Les valeurs religieuses : quels rôles occupent-elles lors de la détermination de la peine ?

25 avril 2025

Article publié dans Repères, Éditions Yvon Blais, Juillet 2024, sous la référence EYB2024REP3760 

Indexation

PÉNAL ; VIOLENCE CONJUGALE ; DÉTERMINATION DE LA PEINE ; PRINCIPES ET OBJECTIFS DE DÉTERMINATIONDE LA PEINE ; CIRCONSTANCES AGGRAVANTES ; CIRCONSTANCES ATTÉNUANTES ; DROITS ET LIBERTÉS ;CHARTE CANADIENNE DES DROITS ET LIBERTÉS ; LIBERTÉ DE CONSCIENCE ET DE RELIGION ; DROITS ÀL’ÉGALITÉ ; FAMILLE ; VIOLENCE FAMILIALE ; VIOLENCE SEXUELLE

TABLE DES MATIÈRES

INTRODUCTION

I– LE DROIT

II– LES ILLUSTRATIONS

A. R. c. S.E.

B. R. c. A.O.

C. R. c. Abdul Jabar

D. R. c. Messaoud

E. R. c. B.F.

CONCLUSION

L’auteure commente la place de la religion en droit criminel, plus précisément sous l’angle de la détermination de la peine.

INTRODUCTION

Loin d’être absolus, les droits fondamentaux occupent une place capitale dans la société canadienne. La présente chronique présente une brève revue jurisprudentielle récente de cas relatifs à la détermination de la peine qui abordent la question des croyances religieuses comme facteur atténuant ou aggravant. Elle illustre également le degré d’indulgence et le poids que les tribunaux accordent aux valeurs religieuses d’un délinquant lors de l’imposition de la peine.

I– LE DROIT

Dans son préambule, la Charte canadienne des droits et libertés souligne que le Canada est fondé sur des principes qui reconnaissent la suprématie de Dieu et la primauté du droit [1]. Si les citoyens canadiens jouissent de la liberté de religion [2], et d’une protection d’égalité constitutionnelle, indépendamment de leurs croyances religieuses, cette protection est plutôt mitigée du point de vue du Code criminel.

Une certaine dualité est présente dans la mesure où certains comportements illégaux, mais acceptés dans une culture ou religion, ne seront aucunement protégés par la Charte canadienne des droits et libertés.

À titre d’exemple, la polygamie est sanctionnée par le Code criminel [3]. Ce dernier criminalise également tout comportement haineux à l’égard d’un groupe religieux identifiable [4].

En revanche, le droit actuel prévoit que certaines déclarations sont justifiées si elles expriment une opinion sur un sujet religieux ou sur une opinion fondée sur un texte religieux auquel une personne croit, et si celle-ci tente d’en établir le bien fondé par un argument de bonne foi [5].

Cette défense est une exception que l’on trouve uniquement pour l’infraction qui consiste à tenir des propos haineux à l’égard d’un groupe religieux.

• _Consignes_
**1.** D'après l'article sur les valeurs religieuses, pour quelle infraction trouve-t-on uniquement la défense liée à une opinion sur un sujet religieux?
**2.** Résumez sous forme de liste le paragraphe de l'article sur les valeurs religieuses qui commence par « Dans son préambule », en gardant ses faits principaux.
**3.** Veuillez poursuivre l'article sur les valeurs religieuses à partir de sa dernière phrase.

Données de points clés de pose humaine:
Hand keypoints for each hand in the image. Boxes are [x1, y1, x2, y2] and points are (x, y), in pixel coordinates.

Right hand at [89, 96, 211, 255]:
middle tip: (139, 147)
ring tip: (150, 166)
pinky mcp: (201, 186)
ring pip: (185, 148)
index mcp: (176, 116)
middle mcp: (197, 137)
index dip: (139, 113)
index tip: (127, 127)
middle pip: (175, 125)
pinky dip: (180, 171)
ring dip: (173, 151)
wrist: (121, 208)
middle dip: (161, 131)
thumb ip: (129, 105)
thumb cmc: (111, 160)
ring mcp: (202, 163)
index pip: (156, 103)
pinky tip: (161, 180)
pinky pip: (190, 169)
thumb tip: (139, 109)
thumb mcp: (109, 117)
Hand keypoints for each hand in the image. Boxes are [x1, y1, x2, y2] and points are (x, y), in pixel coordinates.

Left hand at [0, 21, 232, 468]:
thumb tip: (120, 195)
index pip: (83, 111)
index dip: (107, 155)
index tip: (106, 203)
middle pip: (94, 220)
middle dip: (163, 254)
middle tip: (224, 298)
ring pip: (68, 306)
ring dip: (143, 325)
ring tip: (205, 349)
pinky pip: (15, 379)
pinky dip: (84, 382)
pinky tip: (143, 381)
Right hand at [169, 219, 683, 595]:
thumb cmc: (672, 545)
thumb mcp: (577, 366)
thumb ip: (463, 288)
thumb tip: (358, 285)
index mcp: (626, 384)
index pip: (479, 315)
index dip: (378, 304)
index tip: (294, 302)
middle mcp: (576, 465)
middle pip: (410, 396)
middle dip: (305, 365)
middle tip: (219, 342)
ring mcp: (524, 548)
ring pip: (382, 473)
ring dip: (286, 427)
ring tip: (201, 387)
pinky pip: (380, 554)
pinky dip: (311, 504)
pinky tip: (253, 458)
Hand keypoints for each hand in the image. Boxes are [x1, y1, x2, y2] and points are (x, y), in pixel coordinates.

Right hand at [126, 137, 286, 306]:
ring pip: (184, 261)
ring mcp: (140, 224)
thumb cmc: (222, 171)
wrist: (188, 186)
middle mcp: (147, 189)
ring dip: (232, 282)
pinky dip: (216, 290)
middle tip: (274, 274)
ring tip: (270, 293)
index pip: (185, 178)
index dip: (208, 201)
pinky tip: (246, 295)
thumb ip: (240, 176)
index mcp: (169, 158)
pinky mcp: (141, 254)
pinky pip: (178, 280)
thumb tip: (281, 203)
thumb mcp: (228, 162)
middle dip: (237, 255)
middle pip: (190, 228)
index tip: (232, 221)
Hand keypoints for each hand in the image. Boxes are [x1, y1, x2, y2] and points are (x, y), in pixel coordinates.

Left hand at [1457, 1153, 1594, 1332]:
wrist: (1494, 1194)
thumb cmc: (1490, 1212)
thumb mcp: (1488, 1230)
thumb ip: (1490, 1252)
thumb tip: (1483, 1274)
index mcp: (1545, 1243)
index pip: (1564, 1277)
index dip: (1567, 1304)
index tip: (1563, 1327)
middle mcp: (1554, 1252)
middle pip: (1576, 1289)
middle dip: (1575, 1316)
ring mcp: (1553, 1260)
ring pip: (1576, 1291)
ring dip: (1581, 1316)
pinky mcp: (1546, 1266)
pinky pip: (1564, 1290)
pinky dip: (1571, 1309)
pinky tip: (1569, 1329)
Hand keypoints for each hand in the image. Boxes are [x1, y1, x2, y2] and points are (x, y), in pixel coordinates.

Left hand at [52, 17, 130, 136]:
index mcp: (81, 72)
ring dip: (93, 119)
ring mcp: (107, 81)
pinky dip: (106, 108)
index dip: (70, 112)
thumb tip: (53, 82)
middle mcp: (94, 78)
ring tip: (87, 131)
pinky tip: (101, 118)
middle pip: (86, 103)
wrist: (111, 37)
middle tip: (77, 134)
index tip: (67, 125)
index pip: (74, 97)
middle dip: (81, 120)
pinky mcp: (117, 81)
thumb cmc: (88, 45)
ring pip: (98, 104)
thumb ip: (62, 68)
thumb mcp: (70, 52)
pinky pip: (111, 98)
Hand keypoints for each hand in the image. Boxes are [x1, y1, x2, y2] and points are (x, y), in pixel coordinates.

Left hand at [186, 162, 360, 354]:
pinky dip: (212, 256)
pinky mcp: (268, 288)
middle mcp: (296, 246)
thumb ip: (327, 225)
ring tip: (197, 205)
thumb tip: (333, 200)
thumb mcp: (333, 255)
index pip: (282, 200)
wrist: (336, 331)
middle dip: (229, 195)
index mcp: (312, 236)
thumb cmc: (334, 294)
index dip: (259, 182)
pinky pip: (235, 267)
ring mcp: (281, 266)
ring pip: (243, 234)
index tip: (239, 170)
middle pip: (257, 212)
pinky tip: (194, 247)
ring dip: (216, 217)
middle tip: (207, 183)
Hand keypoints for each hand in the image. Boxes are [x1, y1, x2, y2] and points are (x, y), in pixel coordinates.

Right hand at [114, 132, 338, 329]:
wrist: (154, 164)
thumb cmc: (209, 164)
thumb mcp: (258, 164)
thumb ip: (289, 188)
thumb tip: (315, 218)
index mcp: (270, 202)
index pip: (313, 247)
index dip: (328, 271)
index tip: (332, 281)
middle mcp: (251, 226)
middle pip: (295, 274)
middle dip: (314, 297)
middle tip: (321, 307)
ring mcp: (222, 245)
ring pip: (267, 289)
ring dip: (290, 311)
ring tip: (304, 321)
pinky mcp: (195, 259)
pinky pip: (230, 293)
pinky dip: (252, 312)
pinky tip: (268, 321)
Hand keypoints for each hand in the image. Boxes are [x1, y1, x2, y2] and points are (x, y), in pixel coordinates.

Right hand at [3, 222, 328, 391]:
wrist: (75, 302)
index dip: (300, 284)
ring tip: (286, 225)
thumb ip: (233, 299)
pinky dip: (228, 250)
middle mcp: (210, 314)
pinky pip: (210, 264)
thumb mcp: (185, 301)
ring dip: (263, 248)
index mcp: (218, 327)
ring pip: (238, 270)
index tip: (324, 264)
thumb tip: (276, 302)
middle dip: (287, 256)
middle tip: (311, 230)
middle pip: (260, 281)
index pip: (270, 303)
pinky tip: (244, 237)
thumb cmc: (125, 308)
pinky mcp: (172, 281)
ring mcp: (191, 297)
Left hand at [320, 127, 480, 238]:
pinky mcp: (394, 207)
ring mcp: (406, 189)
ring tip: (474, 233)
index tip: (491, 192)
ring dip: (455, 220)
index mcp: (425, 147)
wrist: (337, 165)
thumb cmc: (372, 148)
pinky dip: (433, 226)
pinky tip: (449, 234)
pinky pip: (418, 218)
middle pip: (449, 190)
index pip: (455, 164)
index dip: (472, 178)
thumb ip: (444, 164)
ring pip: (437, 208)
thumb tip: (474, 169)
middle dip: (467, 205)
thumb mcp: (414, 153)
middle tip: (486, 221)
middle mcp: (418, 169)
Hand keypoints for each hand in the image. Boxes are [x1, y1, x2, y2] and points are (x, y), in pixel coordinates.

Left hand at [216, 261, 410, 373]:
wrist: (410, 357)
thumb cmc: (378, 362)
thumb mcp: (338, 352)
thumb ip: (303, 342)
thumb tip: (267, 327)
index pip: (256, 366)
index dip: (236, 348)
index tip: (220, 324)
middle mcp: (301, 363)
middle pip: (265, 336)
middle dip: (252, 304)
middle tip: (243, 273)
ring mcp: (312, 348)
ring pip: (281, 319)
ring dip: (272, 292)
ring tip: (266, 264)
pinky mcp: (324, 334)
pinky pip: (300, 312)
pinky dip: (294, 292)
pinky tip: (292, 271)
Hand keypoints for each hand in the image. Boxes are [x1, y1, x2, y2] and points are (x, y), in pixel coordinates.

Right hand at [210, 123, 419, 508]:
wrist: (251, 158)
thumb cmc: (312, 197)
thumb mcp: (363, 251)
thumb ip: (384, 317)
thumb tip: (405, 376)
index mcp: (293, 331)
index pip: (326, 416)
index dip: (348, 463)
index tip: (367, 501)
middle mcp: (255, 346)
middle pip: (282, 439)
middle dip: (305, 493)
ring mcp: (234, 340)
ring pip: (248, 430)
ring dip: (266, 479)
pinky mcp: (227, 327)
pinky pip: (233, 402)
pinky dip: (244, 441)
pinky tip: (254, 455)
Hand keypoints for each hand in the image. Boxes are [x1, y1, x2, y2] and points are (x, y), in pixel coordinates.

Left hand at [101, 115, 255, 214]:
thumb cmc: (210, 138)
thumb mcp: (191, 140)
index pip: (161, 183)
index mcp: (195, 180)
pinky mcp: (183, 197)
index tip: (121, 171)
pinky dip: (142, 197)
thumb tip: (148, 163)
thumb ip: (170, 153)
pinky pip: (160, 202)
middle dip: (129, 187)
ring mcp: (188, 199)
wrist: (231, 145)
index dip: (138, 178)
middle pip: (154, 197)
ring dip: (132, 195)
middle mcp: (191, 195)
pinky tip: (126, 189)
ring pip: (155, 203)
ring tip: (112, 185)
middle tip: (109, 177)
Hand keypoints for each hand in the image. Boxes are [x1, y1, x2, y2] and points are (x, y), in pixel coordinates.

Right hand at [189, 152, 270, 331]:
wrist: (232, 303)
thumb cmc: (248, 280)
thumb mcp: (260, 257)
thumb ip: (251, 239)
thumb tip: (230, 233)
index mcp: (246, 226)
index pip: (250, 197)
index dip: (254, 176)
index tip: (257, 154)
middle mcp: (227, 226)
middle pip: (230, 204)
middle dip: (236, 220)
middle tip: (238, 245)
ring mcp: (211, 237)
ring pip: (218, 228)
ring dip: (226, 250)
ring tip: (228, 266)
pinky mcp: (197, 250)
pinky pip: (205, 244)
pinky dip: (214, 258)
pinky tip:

• _Réponses_
**1.** Pour l'infraction qui consiste à tenir des propos haineux à l'égard d'un groupe religieux.

**2.**
- Le préambule de la Charte canadienne des droits et libertés souligne que le Canada est fondé sur des principes reconnaissant la suprématie de Dieu et la primauté du droit.
- Les citoyens canadiens jouissent de la liberté de religion et d'une protection d'égalité constitutionnelle, indépendamment de leurs croyances religieuses.
- Du point de vue du Code criminel, cette protection est plutôt mitigée.

**3.**
Cette exception ne trouve pas application pour justifier un comportement violent à l’égard d’un conjoint ou d’un enfant, pour des raisons culturelles ou religieuses, les crimes d’honneur étant hautement dénoncé dans le système de justice canadien. Au surplus, l’article 718.2a) i) du Code criminel prévoit que toute infraction criminelle motivée par la haine ou des préjugés fondés sur la religion constitue une circonstance aggravante au regard de la détermination de la peine. Quant à l’atténuation de la culpabilité morale d’un accusé au motif qu’il a agi en raison de ses croyances religieuses, le droit actuel est clair. Les tribunaux ne font pas preuve d’indulgence à l’égard de valeurs religieuses importées, car elles contredisent celles du système de justice canadien [6].

Le principe bien établi de l’arrêt Brown [7] est celui qui guide les tribunaux de première instance depuis plusieurs années : le système de justice canadien ne peut prévoir un double standard, notamment dans des dossiers de violence conjugale, car, dans certains cas, les femmes de la société canadienne bénéficieraient d’une protection moindre que d’autres [8].

La Cour d’appel de l’Alberta précise que lorsque l’infraction en litige n’est pas mineure, mais une infraction grave de violence et d’agression, comme dans le cas d’un homme qui agresse sa conjointe, ni un tribunal de première instance ni une cour d’appel ne seront impressionnés par une vague référence faite par un avocat aux différences culturelles, religieuses ou autres [9].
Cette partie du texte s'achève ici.